Considero então, esta peculiaridade uma espécie de programa,
um antivírus, que me protege de mim própria e do poder que a mente tem sobre si
mesma, que foi instalado no meu sistema e que construiu paredes para conter estes
pensamentos demasiado inquietantes. Com pequenas janelas para poder
relembrar-me da minha condição humana, é assim que coexistimos no meu
organismo.
Hoje, com o intuito de fazer uma reflexão pessoal, olhei
para a janela de uma das fachadas e relembrei-me do porquê destas fachada nem
terem porta. Se estes aglomerados multiformes coexistissem ao meu lado, passeando
livremente e sem supervisão, eu penso que já nem teria esta minha casa. Um
residente particular da minha mente passa os dias a me chamar a atenção quando me
encontro na faculdade. Ele, como eu, tem uma rotina. E as nossas são bastante
interligadas. Para poder contar esta história vou dar-lhe o nome provisório de
Abílio.
Encontro-me eu, excitada para um novo
semestre na licenciatura de Design de Comunicação, pronta para realizar
trabalhos que colocarei no portfólio como medalhas num blusão verde com padrões
de camuflagem. Abílio ainda se encontra em estado de hibernação. Chego a
faculdade e sou automaticamente bombardeada com a proposta para o primeiro
trabalho do ano. Ouço o professor a ler o enunciado críptico, escrito ainda com
o antigo acordo ortográfico, e sinto como que raios do sol a proliferarem-se
pelo meu corpo. Sinto o calor da energia, a criatividade a passear pelas minhas
conexões nervais até chegar à ponta dos meus dedos que apoiam a caneta no meu
caderno e que aponta rapidamente estas ideias. Subitamente ouço um bater num
vidro. É o Abílio, que ignoro com facilidade devido ao turbilhão de carga
elétrica.
As semanas que se seguem, Abílio faz ritmos e batuques no
vidro da sua janela sempre que me sento para me concentrar e trabalhar. Quase
como que me perseguisse, sabe exatamente quando tocar estas melodias, ainda não
muito ensurdecedoras naquela janela. O trabalho começa a desenvolver-se e, com
isso, uma carga de stress aloja-se na minha coluna e um vibrar constante no meu
tímpano (provocado pelo Abílio) que não me permite descansar bem.
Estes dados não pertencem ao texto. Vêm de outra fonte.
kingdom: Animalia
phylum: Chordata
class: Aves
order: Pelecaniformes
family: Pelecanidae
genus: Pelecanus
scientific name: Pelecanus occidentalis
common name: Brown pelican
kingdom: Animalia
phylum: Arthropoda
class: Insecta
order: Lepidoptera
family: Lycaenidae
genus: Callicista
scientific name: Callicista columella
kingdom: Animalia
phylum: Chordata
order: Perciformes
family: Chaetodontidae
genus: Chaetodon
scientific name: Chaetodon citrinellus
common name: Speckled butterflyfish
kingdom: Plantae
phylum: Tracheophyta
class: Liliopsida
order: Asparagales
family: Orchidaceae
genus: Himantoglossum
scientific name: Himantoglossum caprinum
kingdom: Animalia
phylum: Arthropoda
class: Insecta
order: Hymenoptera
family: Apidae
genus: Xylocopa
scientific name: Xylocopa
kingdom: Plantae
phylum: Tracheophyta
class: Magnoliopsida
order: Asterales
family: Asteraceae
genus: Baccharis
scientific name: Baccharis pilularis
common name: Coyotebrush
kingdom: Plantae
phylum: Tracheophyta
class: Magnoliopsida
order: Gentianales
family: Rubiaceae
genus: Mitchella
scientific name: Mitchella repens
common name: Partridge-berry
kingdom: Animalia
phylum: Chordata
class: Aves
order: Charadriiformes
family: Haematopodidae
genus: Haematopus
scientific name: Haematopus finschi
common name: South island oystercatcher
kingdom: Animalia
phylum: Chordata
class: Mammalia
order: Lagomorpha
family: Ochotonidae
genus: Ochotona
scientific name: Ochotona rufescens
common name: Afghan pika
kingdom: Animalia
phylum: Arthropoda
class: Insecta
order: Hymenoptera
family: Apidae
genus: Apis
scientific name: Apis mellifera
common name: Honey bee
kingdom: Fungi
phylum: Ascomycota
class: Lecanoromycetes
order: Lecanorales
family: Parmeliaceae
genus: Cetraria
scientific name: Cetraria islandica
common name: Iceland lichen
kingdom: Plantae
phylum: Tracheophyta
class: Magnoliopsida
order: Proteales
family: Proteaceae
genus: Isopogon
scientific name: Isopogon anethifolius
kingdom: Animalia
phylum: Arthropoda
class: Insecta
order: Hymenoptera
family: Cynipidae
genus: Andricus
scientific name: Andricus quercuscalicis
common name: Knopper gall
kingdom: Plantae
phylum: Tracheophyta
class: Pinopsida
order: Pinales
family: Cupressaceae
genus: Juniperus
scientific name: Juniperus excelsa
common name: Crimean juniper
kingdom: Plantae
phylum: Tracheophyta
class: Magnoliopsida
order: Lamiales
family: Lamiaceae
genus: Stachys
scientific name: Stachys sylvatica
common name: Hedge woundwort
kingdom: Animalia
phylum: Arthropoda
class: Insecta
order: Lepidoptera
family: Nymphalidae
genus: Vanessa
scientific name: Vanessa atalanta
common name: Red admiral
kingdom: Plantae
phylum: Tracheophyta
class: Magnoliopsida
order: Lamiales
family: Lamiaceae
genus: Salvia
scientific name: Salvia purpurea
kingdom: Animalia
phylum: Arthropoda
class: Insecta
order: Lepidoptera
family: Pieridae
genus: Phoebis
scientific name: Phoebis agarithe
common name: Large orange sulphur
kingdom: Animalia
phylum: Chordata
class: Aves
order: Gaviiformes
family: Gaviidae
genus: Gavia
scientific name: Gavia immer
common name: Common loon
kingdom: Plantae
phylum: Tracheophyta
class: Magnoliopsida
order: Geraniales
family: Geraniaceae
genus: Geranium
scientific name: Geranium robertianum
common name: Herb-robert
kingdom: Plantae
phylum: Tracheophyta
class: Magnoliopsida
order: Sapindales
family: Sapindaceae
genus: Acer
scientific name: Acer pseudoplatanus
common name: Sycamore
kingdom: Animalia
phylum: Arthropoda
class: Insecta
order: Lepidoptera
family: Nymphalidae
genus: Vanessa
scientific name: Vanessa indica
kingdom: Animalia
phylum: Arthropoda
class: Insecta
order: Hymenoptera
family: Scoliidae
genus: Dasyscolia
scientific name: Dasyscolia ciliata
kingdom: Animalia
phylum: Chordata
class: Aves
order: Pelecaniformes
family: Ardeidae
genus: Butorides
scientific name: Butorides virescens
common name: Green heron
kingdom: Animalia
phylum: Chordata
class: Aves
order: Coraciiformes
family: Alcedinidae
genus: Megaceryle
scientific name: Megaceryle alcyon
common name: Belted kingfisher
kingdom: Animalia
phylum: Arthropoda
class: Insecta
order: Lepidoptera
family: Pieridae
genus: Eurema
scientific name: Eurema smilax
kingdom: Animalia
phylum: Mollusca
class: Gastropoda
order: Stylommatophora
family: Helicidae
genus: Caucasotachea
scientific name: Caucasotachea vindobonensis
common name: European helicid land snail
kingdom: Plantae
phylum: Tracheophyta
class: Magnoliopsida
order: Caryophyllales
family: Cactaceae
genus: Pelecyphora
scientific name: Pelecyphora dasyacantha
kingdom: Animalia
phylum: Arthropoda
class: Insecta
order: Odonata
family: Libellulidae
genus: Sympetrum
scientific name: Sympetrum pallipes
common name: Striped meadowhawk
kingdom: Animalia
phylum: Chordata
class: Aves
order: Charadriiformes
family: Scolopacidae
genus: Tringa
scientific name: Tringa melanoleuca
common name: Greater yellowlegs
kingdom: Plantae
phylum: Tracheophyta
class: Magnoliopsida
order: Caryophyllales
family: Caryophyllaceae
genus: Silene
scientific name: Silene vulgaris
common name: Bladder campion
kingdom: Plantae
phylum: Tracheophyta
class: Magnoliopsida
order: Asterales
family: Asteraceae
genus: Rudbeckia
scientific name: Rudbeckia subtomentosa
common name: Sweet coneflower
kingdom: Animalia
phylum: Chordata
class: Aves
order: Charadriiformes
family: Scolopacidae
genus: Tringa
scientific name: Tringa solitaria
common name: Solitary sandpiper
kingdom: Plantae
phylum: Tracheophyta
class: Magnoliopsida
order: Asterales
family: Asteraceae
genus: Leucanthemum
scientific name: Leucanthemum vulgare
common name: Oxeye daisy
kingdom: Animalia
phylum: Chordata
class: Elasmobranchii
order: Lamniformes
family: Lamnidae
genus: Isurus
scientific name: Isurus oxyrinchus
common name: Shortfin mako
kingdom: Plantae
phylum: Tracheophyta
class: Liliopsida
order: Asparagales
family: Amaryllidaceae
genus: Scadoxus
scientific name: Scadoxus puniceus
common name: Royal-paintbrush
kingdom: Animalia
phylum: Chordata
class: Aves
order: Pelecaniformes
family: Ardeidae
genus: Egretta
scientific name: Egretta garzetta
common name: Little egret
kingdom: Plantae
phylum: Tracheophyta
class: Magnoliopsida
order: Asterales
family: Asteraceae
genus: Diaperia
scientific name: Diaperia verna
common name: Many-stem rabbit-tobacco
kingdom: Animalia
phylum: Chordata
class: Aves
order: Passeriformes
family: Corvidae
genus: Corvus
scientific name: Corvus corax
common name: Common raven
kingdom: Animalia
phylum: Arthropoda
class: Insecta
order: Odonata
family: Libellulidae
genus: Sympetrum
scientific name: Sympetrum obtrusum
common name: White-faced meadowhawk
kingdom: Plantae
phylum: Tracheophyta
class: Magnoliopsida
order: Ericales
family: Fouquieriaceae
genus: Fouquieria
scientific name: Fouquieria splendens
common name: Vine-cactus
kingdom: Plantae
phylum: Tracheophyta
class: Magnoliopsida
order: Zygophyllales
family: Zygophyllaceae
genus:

E, num momento “completamente inesperado”, Abílio dá um toque
a mais na janela, que se estilhaça completamente. O cair destes pedaços afiados
no chão provoca uma forte vibração cerebral, e eu finalmente sinto Abílio,
consumido por raiva tempestuosa, a sair pela janela fora para ir comprar uma
janela nova. A intensidade desta raiva provoca uma vaga de mau tempo.
A chuva mantém os transportes públicos impedidos de funcionar
corretamente, impedindo Abílio de ir para casa, e obrigando o meu mau-estar e
falta de ânimo da minha parte, levando-me à procrastinação. A trovoada de
signos e significantes intensifica-se, as nuvens que agora povoam os meus
pensamentos tornam-se cada vez mais cinzentas e as rajadas de vento de
inseguranças, medo e falta de confiança movem-se a 100km por hora. Tentando controlar
a tempestade, procuro compreender de forma pragmática a área da meteorologia (sem
sucesso), até que me sento numa cadeira de auditório. Não é uma aula de meteorologia
mas até que começo a entender este fenómeno.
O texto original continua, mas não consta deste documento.